In 1801, Mr Lockwood, the new tenant at Thrushcross Grange in Yorkshire, pays a visit to his landlord, Heathcliff, at his remote moorland farmhouse, Wuthering Heights. There he meets a reserved young woman (later identified as Cathy Linton); Joseph, a cantankerous servant; and Hareton, an uneducated young man who speaks like a servant. Everyone is sullen and inhospitable. Snowed in for the night, he reads some diary entries of a former inhabitant of his room, Catherine Earnshaw, and has a nightmare in which a ghostly Catherine begs to enter through the window. Woken by Lockwood's fearful yells, Heathcliff is troubled.
Lockwood returns to Thrushcross Grange in heavy snow, falls ill from the cold and becomes bedridden. While he recovers, Lockwood's housekeeper Ellen (Nelly) Dean tells him the story of the strange family.
Modern cynicism meets Georgian melodrama. The antidote to Jane Austen, not the supplement.
Hilarious to read all the furious, inarticulate 1-star reviews because people must have been expecting some sort of engaging 'historical mystery romance'. Yes, WH is confused/ing, yes, it is full of abusive people, yes, the story is pretty much told in chapter 2, but you don't have to know that it was written by a small, poorer, Emily Dickinson-type recluse doomed to die at 30, to appreciate its depth of razor-sharp, cold-eyed observation and timeless depiction of passionate, weak, and generally horrible people. Guess what? In the 1800s, families were just like us! Heroes? Pah!

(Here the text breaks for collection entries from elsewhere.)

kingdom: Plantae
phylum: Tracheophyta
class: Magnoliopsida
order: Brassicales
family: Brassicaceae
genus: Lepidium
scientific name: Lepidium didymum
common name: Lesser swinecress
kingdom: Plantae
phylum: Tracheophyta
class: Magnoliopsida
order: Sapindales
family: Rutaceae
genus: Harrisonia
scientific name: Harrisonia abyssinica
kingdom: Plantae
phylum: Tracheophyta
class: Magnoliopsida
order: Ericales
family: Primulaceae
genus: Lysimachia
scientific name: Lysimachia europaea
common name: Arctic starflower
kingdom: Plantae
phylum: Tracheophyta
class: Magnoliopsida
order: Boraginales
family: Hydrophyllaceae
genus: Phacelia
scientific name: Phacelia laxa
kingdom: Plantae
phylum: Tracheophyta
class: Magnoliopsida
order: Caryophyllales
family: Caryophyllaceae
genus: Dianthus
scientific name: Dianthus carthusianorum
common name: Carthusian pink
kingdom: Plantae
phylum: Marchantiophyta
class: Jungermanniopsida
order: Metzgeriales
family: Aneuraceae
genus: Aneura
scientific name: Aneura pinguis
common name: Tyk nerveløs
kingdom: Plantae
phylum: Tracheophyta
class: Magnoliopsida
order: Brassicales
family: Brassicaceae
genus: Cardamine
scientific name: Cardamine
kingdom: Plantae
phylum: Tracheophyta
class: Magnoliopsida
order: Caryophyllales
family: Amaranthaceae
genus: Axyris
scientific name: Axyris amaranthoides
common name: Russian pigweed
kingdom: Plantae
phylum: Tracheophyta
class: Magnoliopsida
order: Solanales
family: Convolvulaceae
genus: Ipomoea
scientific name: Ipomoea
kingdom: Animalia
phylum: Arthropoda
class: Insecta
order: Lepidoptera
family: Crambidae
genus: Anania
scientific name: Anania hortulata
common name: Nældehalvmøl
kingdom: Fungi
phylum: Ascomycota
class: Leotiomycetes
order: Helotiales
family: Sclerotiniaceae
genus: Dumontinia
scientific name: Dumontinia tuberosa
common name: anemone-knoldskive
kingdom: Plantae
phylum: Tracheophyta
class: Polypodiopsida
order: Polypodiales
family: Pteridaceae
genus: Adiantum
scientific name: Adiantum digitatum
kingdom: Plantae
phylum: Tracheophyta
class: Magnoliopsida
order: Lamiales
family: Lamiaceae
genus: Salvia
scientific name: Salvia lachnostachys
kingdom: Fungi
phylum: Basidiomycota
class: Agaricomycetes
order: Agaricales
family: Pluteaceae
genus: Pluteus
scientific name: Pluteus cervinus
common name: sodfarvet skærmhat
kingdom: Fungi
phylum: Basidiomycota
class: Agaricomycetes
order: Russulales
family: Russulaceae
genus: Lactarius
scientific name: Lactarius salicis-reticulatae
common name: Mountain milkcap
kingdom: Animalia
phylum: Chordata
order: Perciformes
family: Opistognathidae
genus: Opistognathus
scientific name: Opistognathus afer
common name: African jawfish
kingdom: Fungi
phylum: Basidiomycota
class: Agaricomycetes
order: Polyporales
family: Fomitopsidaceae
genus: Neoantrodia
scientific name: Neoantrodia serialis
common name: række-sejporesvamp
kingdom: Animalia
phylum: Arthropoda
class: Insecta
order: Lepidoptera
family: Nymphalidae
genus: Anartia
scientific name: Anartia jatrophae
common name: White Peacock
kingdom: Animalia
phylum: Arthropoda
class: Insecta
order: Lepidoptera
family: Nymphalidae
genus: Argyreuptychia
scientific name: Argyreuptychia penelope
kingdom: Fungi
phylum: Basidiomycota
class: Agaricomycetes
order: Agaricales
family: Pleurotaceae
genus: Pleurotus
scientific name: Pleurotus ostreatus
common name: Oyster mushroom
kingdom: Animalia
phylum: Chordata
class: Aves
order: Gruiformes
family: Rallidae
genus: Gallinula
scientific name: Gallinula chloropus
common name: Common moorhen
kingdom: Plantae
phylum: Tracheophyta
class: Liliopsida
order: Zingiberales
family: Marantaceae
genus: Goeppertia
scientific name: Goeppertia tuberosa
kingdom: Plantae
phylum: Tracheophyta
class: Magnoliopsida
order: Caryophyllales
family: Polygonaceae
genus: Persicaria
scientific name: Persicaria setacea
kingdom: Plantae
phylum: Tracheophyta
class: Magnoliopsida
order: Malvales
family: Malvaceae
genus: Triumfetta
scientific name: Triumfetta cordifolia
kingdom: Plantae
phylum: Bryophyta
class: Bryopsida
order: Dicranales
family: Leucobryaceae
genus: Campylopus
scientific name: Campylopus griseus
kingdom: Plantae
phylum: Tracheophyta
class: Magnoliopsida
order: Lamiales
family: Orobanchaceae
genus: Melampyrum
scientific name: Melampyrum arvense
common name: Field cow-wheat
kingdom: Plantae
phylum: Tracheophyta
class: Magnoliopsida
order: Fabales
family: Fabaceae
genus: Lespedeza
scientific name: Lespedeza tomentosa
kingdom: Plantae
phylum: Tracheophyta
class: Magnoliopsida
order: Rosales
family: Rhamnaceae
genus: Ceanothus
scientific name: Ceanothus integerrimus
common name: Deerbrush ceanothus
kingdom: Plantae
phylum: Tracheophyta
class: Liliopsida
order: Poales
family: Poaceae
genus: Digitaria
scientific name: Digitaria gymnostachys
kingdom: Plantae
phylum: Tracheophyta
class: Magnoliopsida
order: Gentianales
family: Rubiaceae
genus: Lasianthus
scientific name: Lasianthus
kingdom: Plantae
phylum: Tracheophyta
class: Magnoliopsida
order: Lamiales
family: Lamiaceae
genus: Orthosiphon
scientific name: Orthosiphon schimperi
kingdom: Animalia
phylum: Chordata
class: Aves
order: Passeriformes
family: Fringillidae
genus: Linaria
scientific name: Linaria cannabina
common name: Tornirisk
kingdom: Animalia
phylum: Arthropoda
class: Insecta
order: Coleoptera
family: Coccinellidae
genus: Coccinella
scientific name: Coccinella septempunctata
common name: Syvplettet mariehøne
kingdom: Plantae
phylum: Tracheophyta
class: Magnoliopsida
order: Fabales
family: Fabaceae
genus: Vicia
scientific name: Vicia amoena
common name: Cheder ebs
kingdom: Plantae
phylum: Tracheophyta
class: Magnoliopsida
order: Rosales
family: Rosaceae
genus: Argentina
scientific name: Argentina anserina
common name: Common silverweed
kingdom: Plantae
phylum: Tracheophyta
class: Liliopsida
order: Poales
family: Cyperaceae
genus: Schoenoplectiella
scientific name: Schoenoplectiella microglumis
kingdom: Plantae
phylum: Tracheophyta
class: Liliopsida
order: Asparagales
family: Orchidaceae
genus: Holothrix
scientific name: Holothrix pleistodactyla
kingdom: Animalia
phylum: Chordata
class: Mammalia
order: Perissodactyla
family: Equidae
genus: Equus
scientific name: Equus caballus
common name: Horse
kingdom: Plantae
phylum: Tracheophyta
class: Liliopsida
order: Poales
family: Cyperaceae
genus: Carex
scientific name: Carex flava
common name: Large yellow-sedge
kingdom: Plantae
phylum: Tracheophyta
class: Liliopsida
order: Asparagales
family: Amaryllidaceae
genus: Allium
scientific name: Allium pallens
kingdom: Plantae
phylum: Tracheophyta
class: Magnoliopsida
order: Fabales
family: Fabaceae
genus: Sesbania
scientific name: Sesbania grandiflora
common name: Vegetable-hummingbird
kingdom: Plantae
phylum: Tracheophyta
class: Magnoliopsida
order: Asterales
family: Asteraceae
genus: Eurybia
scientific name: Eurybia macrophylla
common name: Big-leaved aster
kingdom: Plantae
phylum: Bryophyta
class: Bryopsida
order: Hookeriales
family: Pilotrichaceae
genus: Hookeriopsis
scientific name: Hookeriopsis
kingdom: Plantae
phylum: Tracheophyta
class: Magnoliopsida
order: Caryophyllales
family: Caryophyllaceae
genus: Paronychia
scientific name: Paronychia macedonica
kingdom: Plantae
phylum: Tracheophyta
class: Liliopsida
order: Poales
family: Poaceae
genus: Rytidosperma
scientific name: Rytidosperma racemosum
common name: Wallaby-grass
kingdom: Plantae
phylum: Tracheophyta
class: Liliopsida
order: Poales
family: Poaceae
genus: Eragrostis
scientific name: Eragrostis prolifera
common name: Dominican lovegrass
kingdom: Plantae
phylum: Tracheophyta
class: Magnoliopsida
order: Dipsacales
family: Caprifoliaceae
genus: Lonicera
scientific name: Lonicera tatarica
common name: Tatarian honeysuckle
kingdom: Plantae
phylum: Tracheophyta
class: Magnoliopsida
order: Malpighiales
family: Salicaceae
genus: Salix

As a romantic melodrama, WH fails completely, because it pulls no punches. As a description of human characters and their interactions, it's been the mine of countless tributes and imitations since it was published. The Bronte sisters were amateurs and pioneers, and like pioneers, were in the presence of death every day; you don't complain because an old forest trail that some lost explorer blazed isn't paved over.